Cementerio de la Recoleta
Cementerio de la Recoleta Review
The ominous gates, Doric-columned portico, and labyrinthine paths of the city's oldest cemetery (1822) may leave you with a sense of foreboding. It's the final resting place for the nation's most illustrious figures, and covers 13.5 acres that are rumored to be the most expensive real estate in town. The cemetery has more than 6,400 elaborate vaulted tombs and majestic mausoleums, 70 of which have been declared historic monuments. The mausoleums resemble chapels, Greek temples, pyramids, and miniature mansions.
Evita. The embalmed remains of Eva Duarte de Perón, who made it (almost intact) here after 17 years of posthumous wandering, are in the Duarte family vault. Around July 26, the anniversary of her death, flowers pile up here.
Late Greats. If the tomb of brutal caudillo (dictator) Facundo Quiroga looks small, it's because he's buried standing—a sign of valor—at his request. Prominent landowner Dorrego Ortíz Basualdo resides in Recoleta's most monumental sepulcher, complete with chandelier. The names of many key players in Argentina's history are chiseled over other sumptuous mausoleums: Alvear, Quintana, Sáenz Peña, Lavalle, Sarmiento.

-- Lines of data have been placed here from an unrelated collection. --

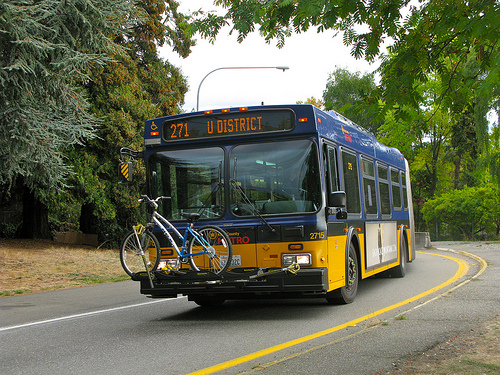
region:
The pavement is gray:
[101, 285, 274, 368]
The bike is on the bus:
[96, 193, 249, 288]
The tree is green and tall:
[32, 21, 148, 191]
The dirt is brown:
[3, 237, 103, 322]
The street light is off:
[222, 21, 310, 103]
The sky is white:
[216, 34, 301, 71]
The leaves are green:
[374, 59, 481, 132]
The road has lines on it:
[331, 263, 486, 361]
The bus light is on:
[254, 251, 325, 276]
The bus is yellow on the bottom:
[250, 243, 369, 334]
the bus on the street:
[131, 94, 393, 312]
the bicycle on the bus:
[95, 198, 236, 288]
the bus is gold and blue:
[101, 100, 392, 332]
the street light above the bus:
[188, 55, 305, 98]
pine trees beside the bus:
[7, 8, 95, 168]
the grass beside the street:
[13, 239, 129, 290]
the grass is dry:
[6, 234, 94, 287]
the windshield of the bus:
[233, 158, 319, 213]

Spooky Stories. Rufina Cambaceres is known as the girl who died twice. She was thought dead after suffering a cataleptic attack, and was entombed on her 19th birthday in 1902. Rufina awoke inside her casket and clawed the top open but died of a heart attack before she could be rescued. When Alfredo Gath heard of Rufina's story he was appalled and commissioned a special mechanical coffin with an opening device and alarm bell. Gath successfully tested the coffin in situ 12 times, but on the 13th the mechanism failed and he died inside.
Tips and Trivia
The city government runs free guided visits to the cemetery in English on Tuesday and Thursday at 11; visits in Spanish operate Tuesday through Sunday at 9:30, 11, 2, and 4. Groups gather at the entrance.
If you prefer an independent tour, the administrative offices at the entrance can usually provide a free photocopied map, and caretakers throughout the grounds can help you locate the more intriguing tombs. These are also labeled on a large map at the entrance.
It's easy to get lost in the cemetery, so start your independent tour well before closing time.
Look out for such intriguing statues such as the life-size likeness of boxer Luis Angel Firpo, who lost the world heavyweight title to Jack Dempsey in 1923. It stands on guard outside his tomb at the back of the cemetery, wearing a robe and boxing boots.
The cemetery had its blessing withdrawn by the Catholic Church in 1863, when president Bartolomé Mitre ordered that a suicide be buried there.